Às vezes as pessoas, ainda assim, perguntam sobre como é atender alguém que tenha opiniões muito diferentes das minhas. Voltando à compreensão de que aquilo que uma pessoa é e pensa se origina de diversos aspectos, em especial sua história de vida, é possível não só ver a opinião da pessoa como resultado disso tudo como também a minha própria. Só faço o que faço e penso o que penso por conta da minha própria história. Se as circunstâncias fossem diferentes, eu seria diferente. Isso torna possível um distanciamento em relação às ideias que permite atender quem pensa diferente, na medida que nos mantém próximos emocionalmente da pessoa. Entretanto, é possível que discrepâncias muito significativas tornem essa postura muito difícil. Na minha experiência isso é raro, e, quando acontece, o processo terapêutico não vai muito longe. O “santo não bate” e naturalmente cada um segue o seu caminho.

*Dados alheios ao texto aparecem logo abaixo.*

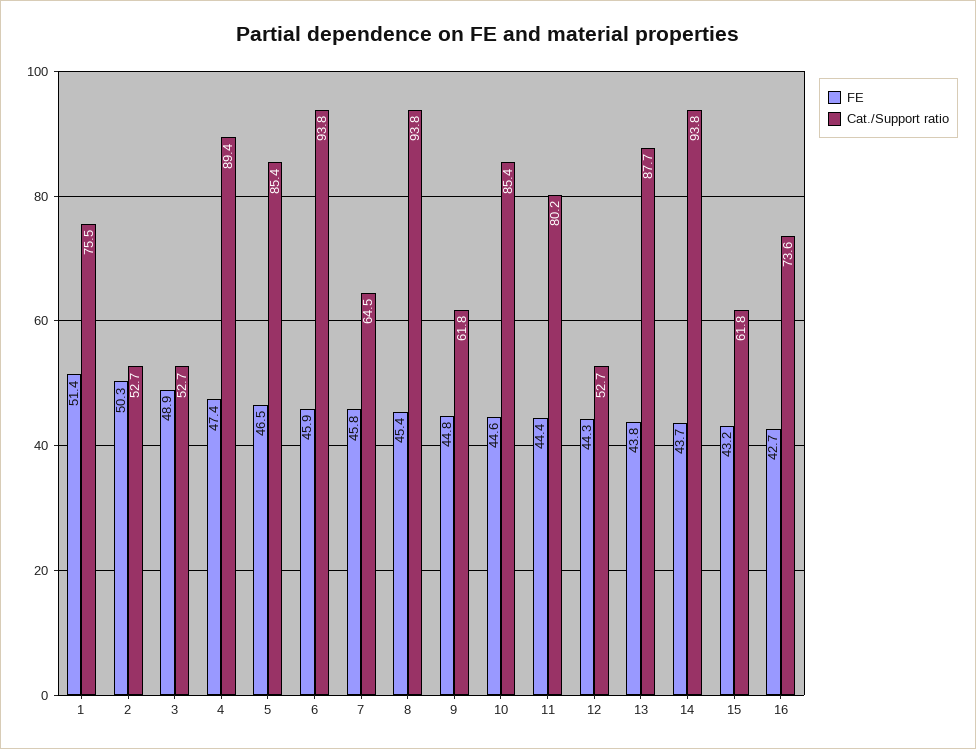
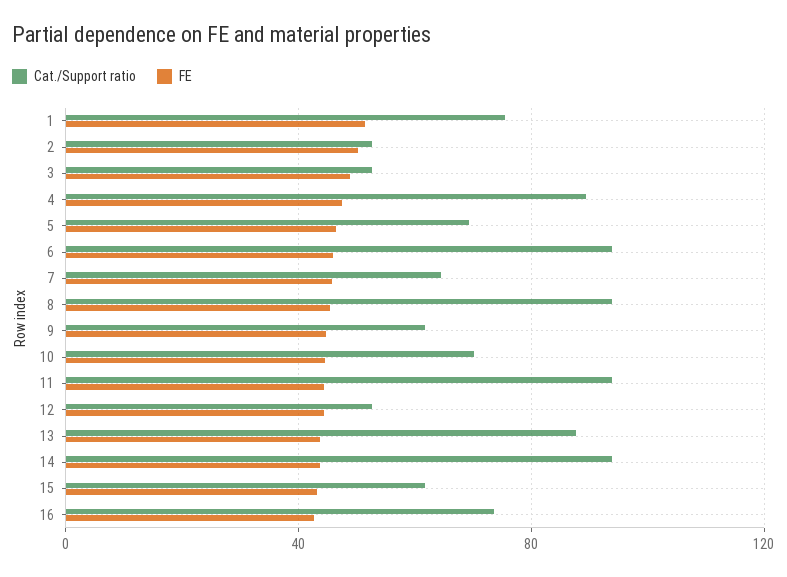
Cat./Support ratio, 5: 85.4 -> 70
Cat./Support ratio, 10: 85.4 -> 70
Cat./Support ratio, 11: 80.2 -> 95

Algo que me anima muito em ser um psicoterapeuta é poder conviver e estar próximo de pessoas muito diferentes de mim e diferentes entre si. De diferentes idades, etnias, origens, níveis socioeconômicos, posições políticas, orientações sexuais etc., cada uma com uma multiplicidade de perspectivas e conteúdos. Isso só é possível por conta dessa postura genuína em que o julgamento moral não aparece. Quando conseguimos olhar para alguém além do julgamento, com base na compreensão e na empatia, sempre vamos ter uma experiência enriquecedora de intimidade com o outro. É essa forma distinta de se relacionar que torna o espaço da psicoterapia algo único.